Tribune Staff Reporter

lrolle@tribunemedia.net

THE Passport Office has been inundated with questions from people affected by a landmark citizenship ruling who cannot yet apply for a passport because their father is not on their birth certificate.

 Chief passport officer Kingsley Smith said 300 passport applications had been approved for those affected by the ruling.

 “People are coming in every day, making applications,” he said. “It’s not a heavy number, but we’re getting there. I believe a lot of persons’ father’s names are not on the birth certificate, and hence the reason why the numbers are not that much greater.”

 The Privy Council in May affirmed that children born out of wedlock to Bahamian men are Bahamians at birth regardless of the mother’s nationality.

The Passport Office began accepting applications from many of these people on June 26.

 However, those without their father on their birth certificate are still waiting for the government to finalise its rules so they can apply and get their document.

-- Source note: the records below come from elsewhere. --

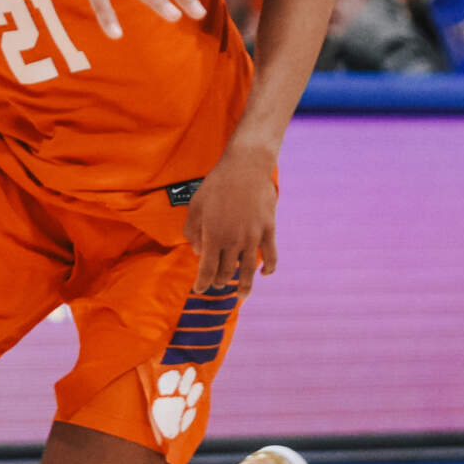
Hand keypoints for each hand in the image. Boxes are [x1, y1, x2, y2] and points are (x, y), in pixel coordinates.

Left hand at [185, 145, 278, 294]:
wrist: (246, 167)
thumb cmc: (217, 184)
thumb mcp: (195, 205)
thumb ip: (192, 231)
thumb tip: (199, 252)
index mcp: (213, 236)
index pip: (207, 270)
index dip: (202, 283)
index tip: (199, 290)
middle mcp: (234, 241)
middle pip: (227, 272)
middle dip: (220, 281)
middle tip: (218, 284)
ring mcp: (253, 237)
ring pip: (249, 270)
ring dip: (244, 286)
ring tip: (241, 296)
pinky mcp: (268, 230)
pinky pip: (271, 256)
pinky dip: (268, 268)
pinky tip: (264, 274)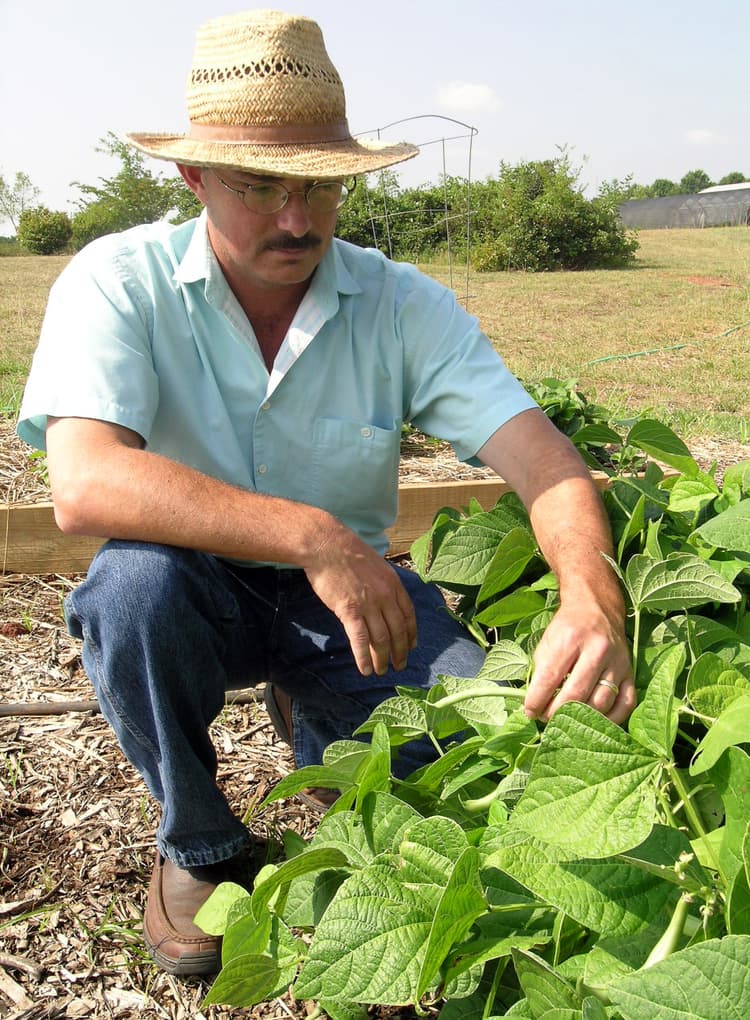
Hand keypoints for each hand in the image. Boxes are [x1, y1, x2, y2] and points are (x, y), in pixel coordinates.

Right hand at [303, 526, 417, 676]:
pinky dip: (364, 657)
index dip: (411, 634)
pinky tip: (365, 669)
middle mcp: (386, 596)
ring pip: (381, 639)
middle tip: (400, 666)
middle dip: (400, 652)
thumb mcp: (376, 564)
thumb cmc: (347, 551)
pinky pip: (360, 640)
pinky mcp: (349, 611)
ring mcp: (369, 604)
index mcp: (394, 584)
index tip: (411, 646)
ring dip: (382, 659)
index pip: (408, 615)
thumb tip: (386, 596)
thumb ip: (384, 582)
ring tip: (382, 671)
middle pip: (398, 631)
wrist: (327, 545)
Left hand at [524, 599, 634, 724]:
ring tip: (567, 720)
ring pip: (600, 703)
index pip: (550, 678)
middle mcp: (597, 650)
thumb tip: (534, 705)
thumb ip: (541, 671)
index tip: (530, 712)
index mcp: (571, 638)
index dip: (537, 700)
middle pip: (576, 694)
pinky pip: (626, 704)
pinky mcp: (631, 672)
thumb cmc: (567, 628)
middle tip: (546, 718)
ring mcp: (617, 662)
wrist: (596, 608)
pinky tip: (595, 723)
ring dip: (581, 719)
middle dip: (556, 713)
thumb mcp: (548, 641)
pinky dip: (611, 720)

 “There is no legislation needed,” Attorney General Ryan Pinder said yesterday. “It’s constitutional citizenship. The passport rules have been drafted, and the Passport Office has been issuing passports where the Bahamian father is on the birth certificate.”

 “The Ministry of Health is working on protocols for DNA testing in situations where the father is not on the birth certificate.”

 In the meantime, according to Mr Smith, the Passport Office has been getting calls from people wanting to know when they can apply and get a passport.

 “That’s the second part of the Privy Council ruling that the government now has to implement...and obviously, you would’ve heard the attorney general said before that there’s checks and balances that have to be done,” Mr Smith said.

 “And he would’ve mentioned also the fact that DNA testing would have to be done for persons who said they have fathers by an affidavit, and so that part of it hasn’t been implemented, and so we’re still awaiting the government.”